**INSTRUCTIONS FOR THE TASK**
Decide whether each statement agrees with the assessment excerpt on constitutional powers below. Answer yes or no and quote the deciding words: 1. The federal government forms the military service without involving the states. 2. Natural disasters are among the uses named for the troops. 3. The section weakens the role of the states to protect themselves.

Powers and Rights of the Constitution Institutional Assessment
- Length: 10 pages
- Sources: 5
- Subject: Military
- Type: Assessment
- Paper: #22986735
Excerpt from Assessment :
Powers and Rights of the Constitution
INSTITUTIONAL POWER: The Constitution gives the federal government the right to form a military service, including what is now the National Guard (Army National Guard, 2011), though it does so in cooperation with the states and localities to serve their interests as well. This section is important for a number of reasons, including the fact that it reinforces the differences between the state and the federal government without weakening the role of the states to protect and defend themselves. It also helps ensure that the troops and resources are readily available in each locality when urgent issues of various kinds result. They can be used for natural disasters, various forms of social control, helping in other times or need, as well as to address more complicated issues like war and terrorism. This latter issue has become most important recently as localities look to be less vulnerable to certain kinds of attacks and to help form better relationships between law enforcement and the public (Docobo, J., 2005).

**SUPPLIED ENTRIES**
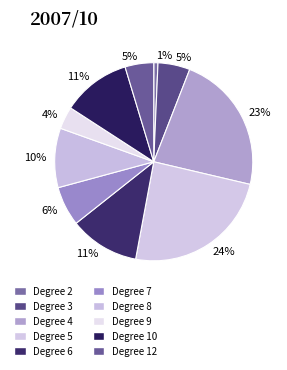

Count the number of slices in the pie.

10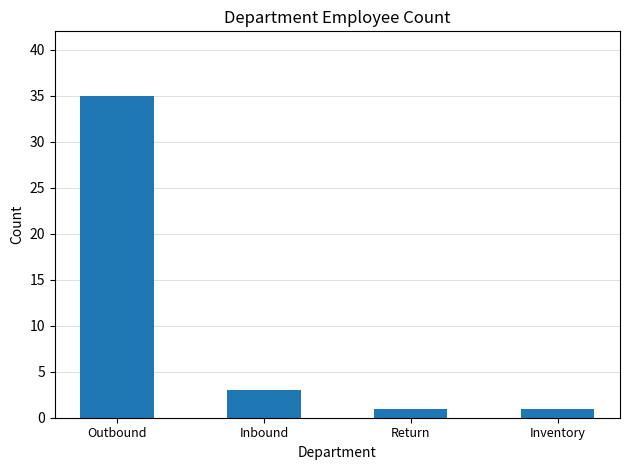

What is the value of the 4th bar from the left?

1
==
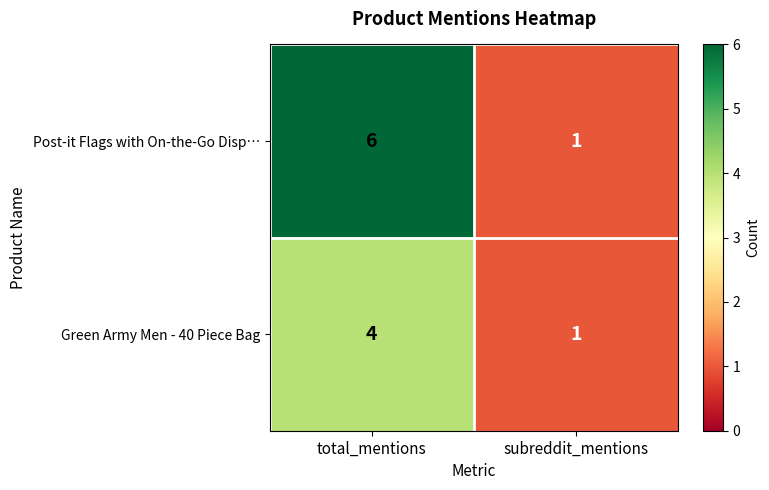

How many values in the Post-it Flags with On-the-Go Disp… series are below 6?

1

**WRITTEN REPLY**
1. No: "though it does so in cooperation with the states and localities to serve their interests as well"
2. Yes: "They can be used for natural disasters"
3. No: "without weakening the role of the states to protect and defend themselves"